Chapter V

45.8K 5.3K 92
                                    


"Jenna nanti pulang kantor ada acara ke mana?"

Aku mengangkat kepala dari piringku, "Nanti sore, Ma?"

"Iya,"

"Nggak ada seingatku, Ma,"

"Kalau begitu, tolong antar Mama, ya?"

Kulirik Papa, lalu menoleh lagi pada Mama. "Ke mana?"

"Ada acara kumpul-kumpul, beberapa teman angkatan Mama sedang di Semarang. Mereka ngajak ketemuan,"

Kulirik Papa lagi, kali ini beliau mengerutkan alis kepadaku. Lalu menoleh kepada Mama.

"Eko ke mana memangnya?"  tanya Papa. Mas Eko itu pegawai rumah yang biasanya menyopiri Mama.
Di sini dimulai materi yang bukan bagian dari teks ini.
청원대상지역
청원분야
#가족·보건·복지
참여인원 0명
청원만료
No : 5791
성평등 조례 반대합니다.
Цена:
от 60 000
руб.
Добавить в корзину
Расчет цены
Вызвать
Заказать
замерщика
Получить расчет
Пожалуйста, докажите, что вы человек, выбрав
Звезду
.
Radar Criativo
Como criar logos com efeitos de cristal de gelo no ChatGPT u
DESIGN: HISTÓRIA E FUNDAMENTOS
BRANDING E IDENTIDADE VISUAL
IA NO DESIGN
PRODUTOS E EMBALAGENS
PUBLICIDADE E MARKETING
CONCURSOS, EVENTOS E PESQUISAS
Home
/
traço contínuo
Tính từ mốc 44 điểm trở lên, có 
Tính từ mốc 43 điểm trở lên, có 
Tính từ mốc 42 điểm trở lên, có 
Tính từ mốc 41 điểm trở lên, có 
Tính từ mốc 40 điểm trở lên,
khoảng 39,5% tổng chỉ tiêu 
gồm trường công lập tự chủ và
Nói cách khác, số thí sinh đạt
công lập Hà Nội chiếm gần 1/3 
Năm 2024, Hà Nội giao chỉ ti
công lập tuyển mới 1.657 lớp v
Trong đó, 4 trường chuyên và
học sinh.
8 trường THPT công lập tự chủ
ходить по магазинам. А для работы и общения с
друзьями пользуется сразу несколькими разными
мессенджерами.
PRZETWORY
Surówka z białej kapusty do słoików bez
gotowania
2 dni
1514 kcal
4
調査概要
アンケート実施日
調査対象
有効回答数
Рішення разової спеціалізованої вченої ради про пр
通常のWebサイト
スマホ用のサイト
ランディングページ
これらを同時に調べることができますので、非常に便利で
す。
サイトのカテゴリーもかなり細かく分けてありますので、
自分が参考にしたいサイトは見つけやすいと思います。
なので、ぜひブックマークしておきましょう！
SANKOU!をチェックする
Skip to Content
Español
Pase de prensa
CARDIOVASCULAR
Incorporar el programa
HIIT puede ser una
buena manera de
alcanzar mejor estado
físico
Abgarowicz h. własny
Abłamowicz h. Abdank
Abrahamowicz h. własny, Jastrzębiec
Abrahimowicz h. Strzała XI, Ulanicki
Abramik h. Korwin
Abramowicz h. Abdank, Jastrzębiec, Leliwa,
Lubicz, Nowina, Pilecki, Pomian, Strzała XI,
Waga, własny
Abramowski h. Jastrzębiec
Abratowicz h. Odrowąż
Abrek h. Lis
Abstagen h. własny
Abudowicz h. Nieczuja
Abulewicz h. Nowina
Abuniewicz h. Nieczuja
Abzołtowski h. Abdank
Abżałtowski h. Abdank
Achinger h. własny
"Ada, Mas. Tapi aku pengin ada yang menemani. Masa iya Eko kuajak masuk?"

Aku manyun. Papa mengangkat bahu kepadaku.

"Tapi aku belum bisa pastikan, Ma. Mana tahu ada acara mendadak. Biasa kan, seperti itu?"

Mama memberiku senyum pengertian, "Nggak apa-apa. Nanti sekitar jam empat hubungi Mama saja. Bisa atau enggak kamunya,"

"Kalau ternyata nggak bisa, gimana dong?"

"Ya enggak apa-apa. Mama diantar sama Eko saja,"

Aku memandang Papa lagi, beliau hanya mengangkat alis menahan senyum. Kami, aku dan Papa, memang belum bicara tentang rencana Mama kepadaku. Kalau aku bicara, Papa pasti heran, dari mana aku tahu. Masa iya aku harus mengaku kalau sudah menguping pembicaraan mereka?

Hmm... naluri seorang anak. Apa aku bilang saja seperti itu kepada Papa? Tapi, Papa kan sudah menegur Mama waktu itu?

Semoga saja Mama mau menuruti kata-kata Papa. Seperti biasanya. Kalau ada yang aku tak setujui dari tindakan Mama, aku akan bicara pada Papa, lalu Papa akan bicara pada Mama, lalu Mama akan berubah sikap karena mengikuti apa kata Papa haha. Tapi, kalau melihat pagi ini beliau sudah mem-book jadwalku sore nanti, sepertinya aku tidak boleh terlalu senang dulu.

Karena ini anak Tante April, Jenn.
Jangan meremehkan kekuatan dua orang sahabat yang mungkin saja memendam keinginan untuk saling jadi besan.

Aku ingat, aku pertama kali dikenalkan kepada dokter Gary sewaktu mengantar Mama periksa ke kliniknya. Waktu itu Mama mengeluhkan ada yang tidak beres dengan siklus menstruasinya, padahal kupikir Mama sudah tak lagi mendapatkannya, dan kalau sekadar keluhan semacam itu sepertinya bisa didiskusikan dengan Papa. Ya kan? Tapi karena beliau meminta, apa mungkin aku menolak? Dan kupikir juga waktu itu Mama hanya memintaku menemaninya ke Adhikara. Tapi ternyata...

Duh, Mama. Bagaimana kalau dokter-dokter di Adhikara sampai tahu kalau istri direktur utamanya malah mendatangi klinik lain yang bahkan tidak lebih bagus?  Dan, apa Papa tahu?

Bukannya aku mencela atau merendahkan klinik dokter Gary, tapi... ah Mama terkadang memang tidak masuk akal. Dan sekarang, baru bisa kutarik benang merah dari tingkah absurd semacam itu dengan apa yang beliau rencanakan untukku.

Aku tersadar dari lamunan saat kulihat Reno dan Adrian sudah berdiri. Kulirik jam tanganku, sepertinya sudah waktunya juga aku berangkat. Aku sudah ingin menggandeng lengan Papa, mencoba bicara sedikit dengan beliau. Tapi Mama ada berjalan bersamanya. Dan mereka juga seperti sedang membicarakan sesuatu.

Eh, apa barusan kudengar hari ini Papa akan terbang ke Batam?

Yah, tidak bisa hari ini. Mau bagaimana lagi? Akhirnya aku hanya bisa memandang pasrah saat mobil Papa sudah melaju meninggalkan halaman.